Copyright (c) 2016 Michael Bowling mbowling@ualberta.ca
See LICENSE for information on using or distributing the code.
Module for sequence prediction and compression using Bayesian prediction models.
Implements the following Bayesian models:
- KT
- SAD
- CTW
- CTS
- PTW
- An early version of Forget-Me-Not
- Model combinations: Averaging, Factoring
Most of the implementations are in pure python. CTW and CTS with integer k-ary alphabets (i.e., 0, 1, ..., k) using KT estimators has a fast c-based implementation.
In addition, it includes an arithmetic binary coder.
Executing the module on the command line invokes a compression tool that allows you to select one of the implemented models to use with an arithmetic encoder for compression.
python -m seq_predict compress FILE.TXT FILE.TXT.compressed -m CTW
The model classes can be imported as below.

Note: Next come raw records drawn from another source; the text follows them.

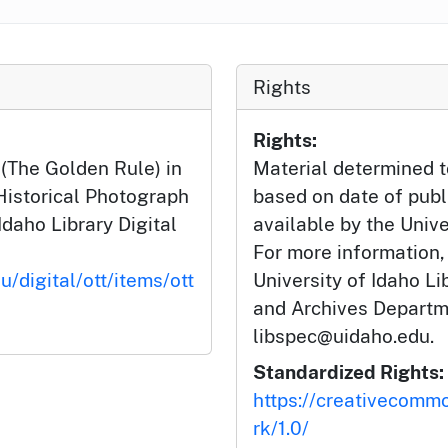
Rights
Rights:
 (The Golden Rule) in
Material determined t
 Historical Photograph
based on date of publ
Idaho Library Digital
available by the Unive
For more information,
u/digital/ott/items/ott
University of Idaho Li
and Archives Departm
libspec@uidaho.edu.
Standardized Rights:
https://creativecomm
rk/1.0/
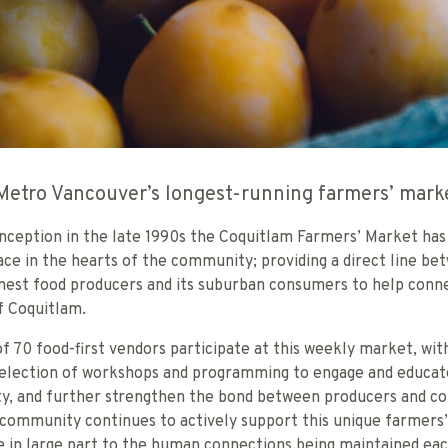
Metro Vancouver’s longest-running farmers’ mark
 inception in the late 1990s the Coquitlam Farmers’ Market has
lace in the hearts of the community; providing a direct line be
finest food producers and its suburban consumers to help conn
f Coquitlam.
f 70 food-first vendors participate at this weekly market, wit
selection of workshops and programming to engage and educat
, and further strengthen the bond between producers and c
 community continues to actively support this unique farmers
ue in large part to the human connections being maintained ea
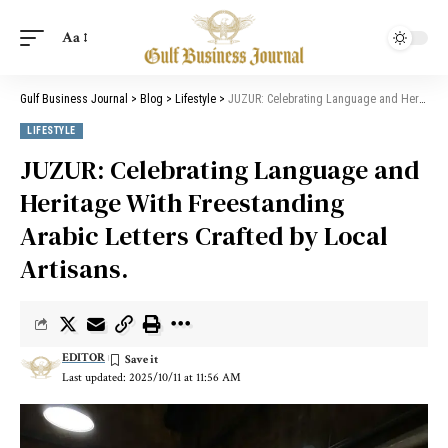
Aa
Gulf Business Journal
>
Blog
>
Lifestyle
>
JUZUR: Celebrating Language and Heritage With Freestanding Arabic Letters Crafted by Local Artisans.
LIFESTYLE
JUZUR: Celebrating Language and
Heritage With Freestanding
Arabic Letters Crafted by Local
Artisans.
EDITOR
Last updated: 2025/10/11 at 11:56 AM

from compress.models import PTW
from compress.fast import CTS_KT
The models adhere to the following API:
predict(symbol, history)
log_predict(symbol, history)
log_predict_seq(symbols, history)
update(symbol, history)
update_seq(symbols, history)
copy()
The history is optional for models that don't look at history (e.g., KT
estimators). The *_seq
functions only make sense if appending symbols are how
the history is updated.